• [Task details]: Give the data again exactly as it is written.

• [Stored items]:
--- START ---

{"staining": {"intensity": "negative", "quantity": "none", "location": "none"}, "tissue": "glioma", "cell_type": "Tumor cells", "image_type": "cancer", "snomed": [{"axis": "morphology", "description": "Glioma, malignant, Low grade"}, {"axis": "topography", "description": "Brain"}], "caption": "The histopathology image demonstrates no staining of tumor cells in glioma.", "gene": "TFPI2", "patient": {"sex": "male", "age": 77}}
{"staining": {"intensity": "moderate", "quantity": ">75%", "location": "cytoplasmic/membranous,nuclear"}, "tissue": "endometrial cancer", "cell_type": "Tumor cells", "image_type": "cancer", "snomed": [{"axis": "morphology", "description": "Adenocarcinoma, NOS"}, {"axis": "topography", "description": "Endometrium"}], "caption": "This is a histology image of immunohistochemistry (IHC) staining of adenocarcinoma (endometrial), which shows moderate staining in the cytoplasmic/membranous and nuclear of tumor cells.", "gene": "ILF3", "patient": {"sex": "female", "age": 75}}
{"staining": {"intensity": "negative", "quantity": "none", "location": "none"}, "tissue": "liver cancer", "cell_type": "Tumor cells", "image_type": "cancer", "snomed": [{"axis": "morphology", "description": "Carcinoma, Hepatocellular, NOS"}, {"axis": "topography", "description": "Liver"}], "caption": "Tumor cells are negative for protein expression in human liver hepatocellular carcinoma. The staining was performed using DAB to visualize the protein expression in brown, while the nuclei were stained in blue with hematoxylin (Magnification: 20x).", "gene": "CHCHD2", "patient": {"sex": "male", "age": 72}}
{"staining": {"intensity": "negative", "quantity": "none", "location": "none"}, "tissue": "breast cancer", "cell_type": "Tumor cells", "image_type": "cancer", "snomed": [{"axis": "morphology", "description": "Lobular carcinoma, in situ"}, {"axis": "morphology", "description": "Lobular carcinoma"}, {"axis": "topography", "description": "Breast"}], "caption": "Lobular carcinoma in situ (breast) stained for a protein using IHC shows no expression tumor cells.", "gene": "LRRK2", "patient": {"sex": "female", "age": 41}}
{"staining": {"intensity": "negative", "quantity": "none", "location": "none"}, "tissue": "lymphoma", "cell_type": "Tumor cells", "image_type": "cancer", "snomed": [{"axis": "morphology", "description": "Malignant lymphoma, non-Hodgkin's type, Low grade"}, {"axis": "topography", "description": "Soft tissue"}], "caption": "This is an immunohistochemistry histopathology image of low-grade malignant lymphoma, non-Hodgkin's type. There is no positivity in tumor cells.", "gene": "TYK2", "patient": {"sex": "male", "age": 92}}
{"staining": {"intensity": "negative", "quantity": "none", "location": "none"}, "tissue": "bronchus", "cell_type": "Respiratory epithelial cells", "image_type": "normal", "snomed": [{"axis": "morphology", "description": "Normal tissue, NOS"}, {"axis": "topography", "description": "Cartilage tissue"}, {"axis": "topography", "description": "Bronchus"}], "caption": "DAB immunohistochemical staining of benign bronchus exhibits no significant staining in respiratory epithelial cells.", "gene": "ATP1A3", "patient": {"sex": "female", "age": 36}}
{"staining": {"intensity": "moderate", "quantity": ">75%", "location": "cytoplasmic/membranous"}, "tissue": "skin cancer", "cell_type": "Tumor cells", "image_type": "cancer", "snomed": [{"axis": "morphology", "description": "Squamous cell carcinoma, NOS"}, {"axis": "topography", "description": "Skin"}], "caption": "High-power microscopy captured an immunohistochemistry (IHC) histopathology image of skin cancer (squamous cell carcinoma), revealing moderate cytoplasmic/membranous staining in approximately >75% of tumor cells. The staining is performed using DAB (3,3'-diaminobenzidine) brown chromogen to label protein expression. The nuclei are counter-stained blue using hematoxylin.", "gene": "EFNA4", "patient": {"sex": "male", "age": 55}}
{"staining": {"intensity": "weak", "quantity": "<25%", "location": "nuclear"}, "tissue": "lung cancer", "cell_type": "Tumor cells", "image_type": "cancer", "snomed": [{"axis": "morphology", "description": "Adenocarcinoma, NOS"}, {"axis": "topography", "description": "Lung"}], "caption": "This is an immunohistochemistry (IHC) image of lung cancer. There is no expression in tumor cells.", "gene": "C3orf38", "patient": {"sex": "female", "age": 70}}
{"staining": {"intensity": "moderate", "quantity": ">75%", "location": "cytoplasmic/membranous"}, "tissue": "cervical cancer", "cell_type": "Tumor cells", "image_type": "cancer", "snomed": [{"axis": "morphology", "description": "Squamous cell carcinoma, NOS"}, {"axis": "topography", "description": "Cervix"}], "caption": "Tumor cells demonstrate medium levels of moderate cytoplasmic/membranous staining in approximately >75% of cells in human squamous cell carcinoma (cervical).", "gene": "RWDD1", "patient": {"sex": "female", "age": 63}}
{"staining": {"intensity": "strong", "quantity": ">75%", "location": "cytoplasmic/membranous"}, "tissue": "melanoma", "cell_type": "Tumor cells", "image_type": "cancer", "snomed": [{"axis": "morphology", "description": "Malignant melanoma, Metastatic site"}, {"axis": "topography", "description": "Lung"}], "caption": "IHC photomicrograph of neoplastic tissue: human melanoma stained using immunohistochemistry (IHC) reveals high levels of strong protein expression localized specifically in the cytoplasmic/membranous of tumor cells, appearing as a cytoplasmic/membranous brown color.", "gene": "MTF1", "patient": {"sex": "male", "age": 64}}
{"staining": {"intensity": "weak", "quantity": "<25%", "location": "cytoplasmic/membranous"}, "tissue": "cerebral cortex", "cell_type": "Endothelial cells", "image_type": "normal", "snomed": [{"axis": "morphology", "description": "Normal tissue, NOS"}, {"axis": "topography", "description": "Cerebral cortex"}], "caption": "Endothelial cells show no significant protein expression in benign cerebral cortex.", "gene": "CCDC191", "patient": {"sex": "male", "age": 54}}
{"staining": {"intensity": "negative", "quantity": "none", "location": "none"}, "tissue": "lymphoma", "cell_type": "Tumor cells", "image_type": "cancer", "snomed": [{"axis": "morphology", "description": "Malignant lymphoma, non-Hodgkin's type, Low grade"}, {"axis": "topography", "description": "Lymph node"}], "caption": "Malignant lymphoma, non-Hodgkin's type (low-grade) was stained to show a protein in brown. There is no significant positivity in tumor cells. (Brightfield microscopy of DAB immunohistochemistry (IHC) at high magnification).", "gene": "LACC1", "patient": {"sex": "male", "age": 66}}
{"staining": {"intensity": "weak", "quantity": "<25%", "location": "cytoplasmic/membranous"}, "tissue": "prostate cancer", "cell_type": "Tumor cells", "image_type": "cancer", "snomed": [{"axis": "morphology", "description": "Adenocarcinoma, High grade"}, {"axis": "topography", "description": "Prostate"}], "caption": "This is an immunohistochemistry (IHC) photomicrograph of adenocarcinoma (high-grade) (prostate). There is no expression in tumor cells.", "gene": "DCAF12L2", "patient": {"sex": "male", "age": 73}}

--- END ---

• [Answer area]:
{"staining": {"intensity": "negative", "quantity": "none", "location": "none"}, "tissue": "glioma", "cell_type": "Tumor cells", "image_type": "cancer", "snomed": [{"axis": "morphology", "description": "Glioma, malignant, Low grade"}, {"axis": "topography", "description": "Brain"}], "caption": "The histopathology image demonstrates no staining of tumor cells in glioma.", "gene": "TFPI2", "patient": {"sex": "male", "age": 77}}
{"staining": {"intensity": "moderate", "quantity": ">75%", "location": "cytoplasmic/membranous,nuclear"}, "tissue": "endometrial cancer", "cell_type": "Tumor cells", "image_type": "cancer", "snomed": [{"axis": "morphology", "description": "Adenocarcinoma, NOS"}, {"axis": "topography", "description": "Endometrium"}], "caption": "This is a histology image of immunohistochemistry (IHC) staining of adenocarcinoma (endometrial), which shows moderate staining in the cytoplasmic/membranous and nuclear of tumor cells.", "gene": "ILF3", "patient": {"sex": "female", "age": 75}}
{"staining": {"intensity": "negative", "quantity": "none", "location": "none"}, "tissue": "liver cancer", "cell_type": "Tumor cells", "image_type": "cancer", "snomed": [{"axis": "morphology", "description": "Carcinoma, Hepatocellular, NOS"}, {"axis": "topography", "description": "Liver"}], "caption": "Tumor cells are negative for protein expression in human liver hepatocellular carcinoma. The staining was performed using DAB to visualize the protein expression in brown, while the nuclei were stained in blue with hematoxylin (Magnification: 20x).", "gene": "CHCHD2", "patient": {"sex": "male", "age": 72}}
{"staining": {"intensity": "negative", "quantity": "none", "location": "none"}, "tissue": "breast cancer", "cell_type": "Tumor cells", "image_type": "cancer", "snomed": [{"axis": "morphology", "description": "Lobular carcinoma, in situ"}, {"axis": "morphology", "description": "Lobular carcinoma"}, {"axis": "topography", "description": "Breast"}], "caption": "Lobular carcinoma in situ (breast) stained for a protein using IHC shows no expression tumor cells.", "gene": "LRRK2", "patient": {"sex": "female", "age": 41}}
{"staining": {"intensity": "negative", "quantity": "none", "location": "none"}, "tissue": "lymphoma", "cell_type": "Tumor cells", "image_type": "cancer", "snomed": [{"axis": "morphology", "description": "Malignant lymphoma, non-Hodgkin's type, Low grade"}, {"axis": "topography", "description": "Soft tissue"}], "caption": "This is an immunohistochemistry histopathology image of low-grade malignant lymphoma, non-Hodgkin's type. There is no positivity in tumor cells.", "gene": "TYK2", "patient": {"sex": "male", "age": 92}}
{"staining": {"intensity": "negative", "quantity": "none", "location": "none"}, "tissue": "bronchus", "cell_type": "Respiratory epithelial cells", "image_type": "normal", "snomed": [{"axis": "morphology", "description": "Normal tissue, NOS"}, {"axis": "topography", "description": "Cartilage tissue"}, {"axis": "topography", "description": "Bronchus"}], "caption": "DAB immunohistochemical staining of benign bronchus exhibits no significant staining in respiratory epithelial cells.", "gene": "ATP1A3", "patient": {"sex": "female", "age": 36}}
{"staining": {"intensity": "moderate", "quantity": ">75%", "location": "cytoplasmic/membranous"}, "tissue": "skin cancer", "cell_type": "Tumor cells", "image_type": "cancer", "snomed": [{"axis": "morphology", "description": "Squamous cell carcinoma, NOS"}, {"axis": "topography", "description": "Skin"}], "caption": "High-power microscopy captured an immunohistochemistry (IHC) histopathology image of skin cancer (squamous cell carcinoma), revealing moderate cytoplasmic/membranous staining in approximately >75% of tumor cells. The staining is performed using DAB (3,3'-diaminobenzidine) brown chromogen to label protein expression. The nuclei are counter-stained blue using hematoxylin.", "gene": "EFNA4", "patient": {"sex": "male", "age": 55}}
{"staining": {"intensity": "weak", "quantity": "<25%", "location": "nuclear"}, "tissue": "lung cancer", "cell_type": "Tumor cells", "image_type": "cancer", "snomed": [{"axis": "morphology", "description": "Adenocarcinoma, NOS"}, {"axis": "topography", "description": "Lung"}], "caption": "This is an immunohistochemistry (IHC) image of lung cancer. There is no expression in tumor cells.", "gene": "C3orf38", "patient": {"sex": "female", "age": 70}}
{"staining": {"intensity": "moderate", "quantity": ">75%", "location": "cytoplasmic/membranous"}, "tissue": "cervical cancer", "cell_type": "Tumor cells", "image_type": "cancer", "snomed": [{"axis": "morphology", "description": "Squamous cell carcinoma, NOS"}, {"axis": "topography", "description": "Cervix"}], "caption": "Tumor cells demonstrate medium levels of moderate cytoplasmic/membranous staining in approximately >75% of cells in human squamous cell carcinoma (cervical).", "gene": "RWDD1", "patient": {"sex": "female", "age": 63}}
{"staining": {"intensity": "strong", "quantity": ">75%", "location": "cytoplasmic/membranous"}, "tissue": "melanoma", "cell_type": "Tumor cells", "image_type": "cancer", "snomed": [{"axis": "morphology", "description": "Malignant melanoma, Metastatic site"}, {"axis": "topography", "description": "Lung"}], "caption": "IHC photomicrograph of neoplastic tissue: human melanoma stained using immunohistochemistry (IHC) reveals high levels of strong protein expression localized specifically in the cytoplasmic/membranous of tumor cells, appearing as a cytoplasmic/membranous brown color.", "gene": "MTF1", "patient": {"sex": "male", "age": 64}}
{"staining": {"intensity": "weak", "quantity": "<25%", "location": "cytoplasmic/membranous"}, "tissue": "cerebral cortex", "cell_type": "Endothelial cells", "image_type": "normal", "snomed": [{"axis": "morphology", "description": "Normal tissue, NOS"}, {"axis": "topography", "description": "Cerebral cortex"}], "caption": "Endothelial cells show no significant protein expression in benign cerebral cortex.", "gene": "CCDC191", "patient": {"sex": "male", "age": 54}}
{"staining": {"intensity": "negative", "quantity": "none", "location": "none"}, "tissue": "lymphoma", "cell_type": "Tumor cells", "image_type": "cancer", "snomed": [{"axis": "morphology", "description": "Malignant lymphoma, non-Hodgkin's type, Low grade"}, {"axis": "topography", "description": "Lymph node"}], "caption": "Malignant lymphoma, non-Hodgkin's type (low-grade) was stained to show a protein in brown. There is no significant positivity in tumor cells. (Brightfield microscopy of DAB immunohistochemistry (IHC) at high magnification).", "gene": "LACC1", "patient": {"sex": "male", "age": 66}}
{"staining": {"intensity": "weak", "quantity": "<25%", "location": "cytoplasmic/membranous"}, "tissue": "prostate cancer", "cell_type": "Tumor cells", "image_type": "cancer", "snomed": [{"axis": "morphology", "description": "Adenocarcinoma, High grade"}, {"axis": "topography", "description": "Prostate"}], "caption": "This is an immunohistochemistry (IHC) photomicrograph of adenocarcinoma (high-grade) (prostate). There is no expression in tumor cells.", "gene": "DCAF12L2", "patient": {"sex": "male", "age": 73}}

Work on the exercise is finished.